*What this task involves*. From first line to last, copy the listing exactly and omit its pictures.
*** Opening Dataset extract ***
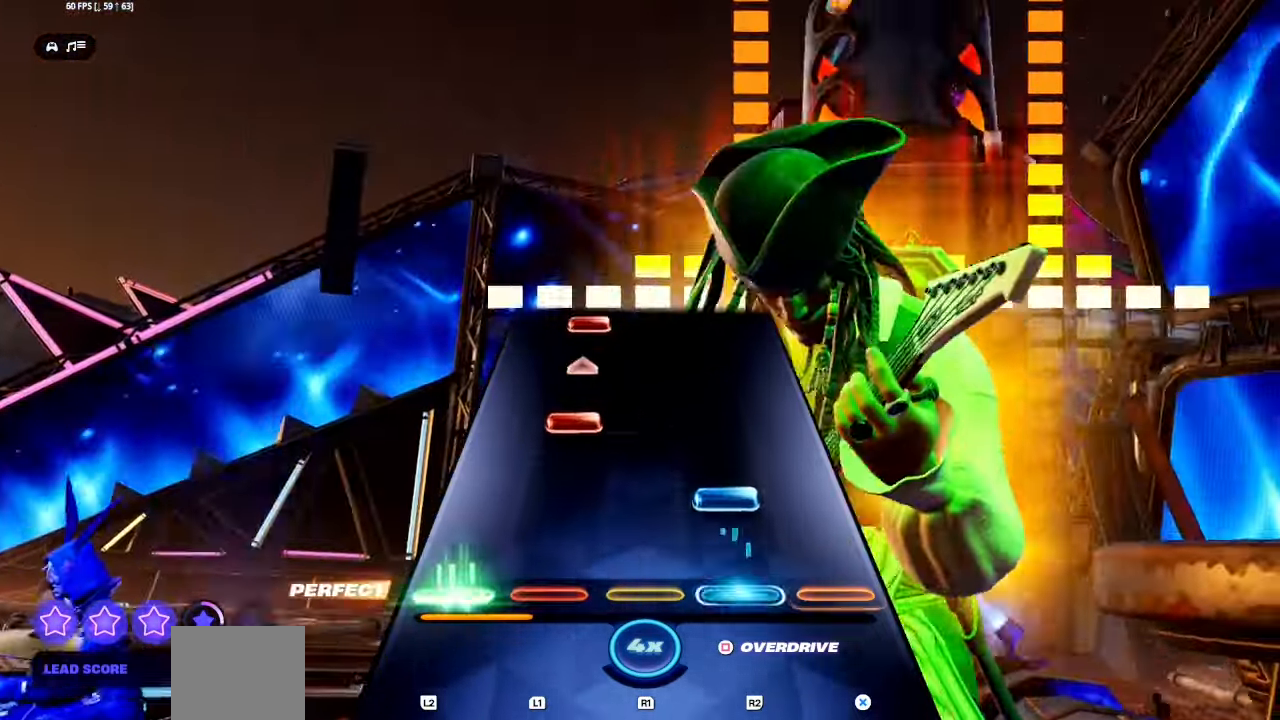
{"buttons": [], "events": [[33, "L1", "up"], [33, "L2", "up"], [83, "R1", "down"], [83, "R2", "down"], [167, "R1", "up"], [167, "R2", "up"], [233, "L1", "down"], [350, "L1", "up"]]}
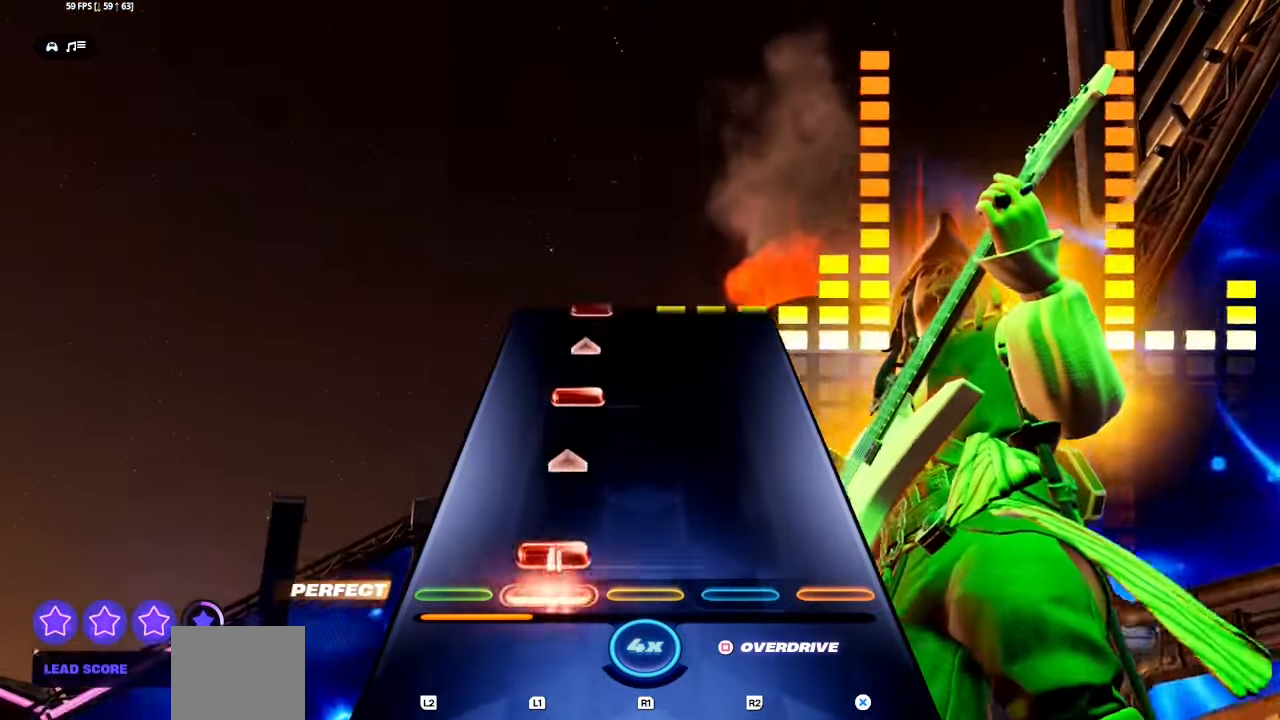
{"buttons": [], "events": [[17, "L1", "down"], [133, "L1", "up"], [300, "L1", "down"], [417, "L1", "up"]]}
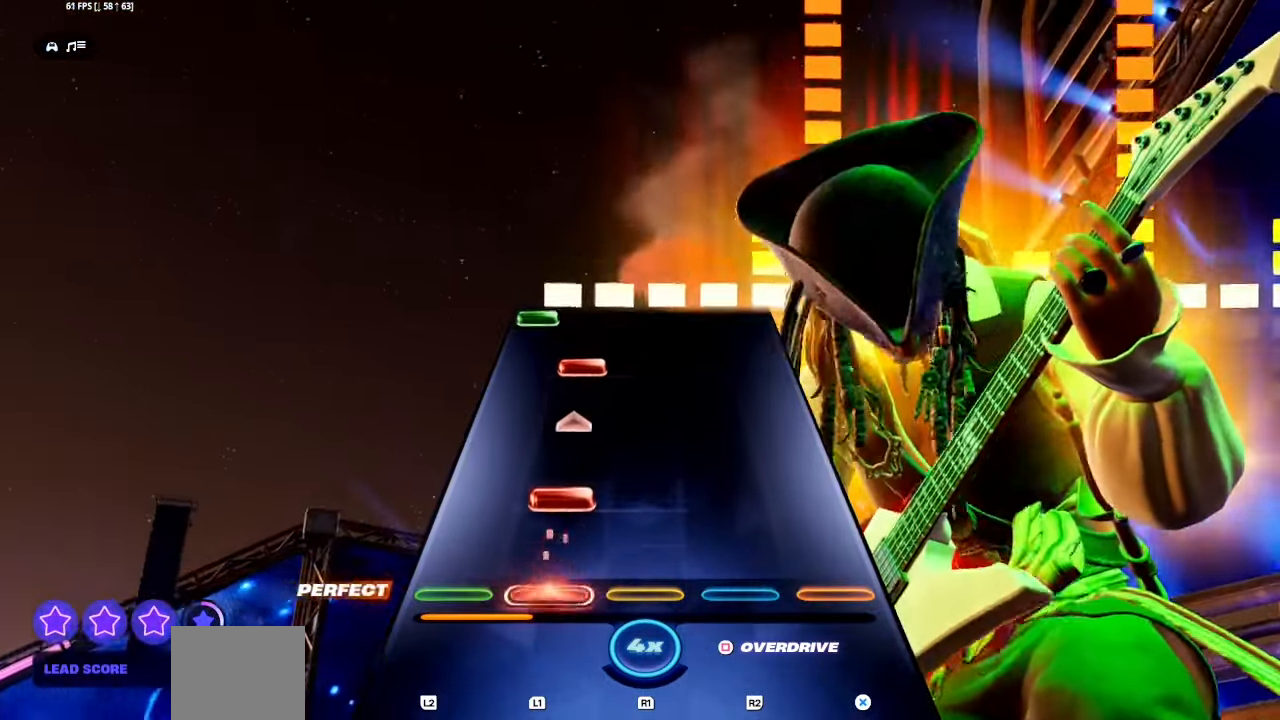
{"buttons": [], "events": [[83, "L1", "down"], [217, "L1", "up"], [333, "L1", "down"], [450, "L1", "up"]]}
*** Closing Dataset extract ***
*Reply*.
{"buttons": [], "events": [[33, "L1", "up"], [33, "L2", "up"], [83, "R1", "down"], [83, "R2", "down"], [167, "R1", "up"], [167, "R2", "up"], [233, "L1", "down"], [350, "L1", "up"]]}
{"buttons": [], "events": [[17, "L1", "down"], [133, "L1", "up"], [300, "L1", "down"], [417, "L1", "up"]]}
{"buttons": [], "events": [[83, "L1", "down"], [217, "L1", "up"], [333, "L1", "down"], [450, "L1", "up"]]}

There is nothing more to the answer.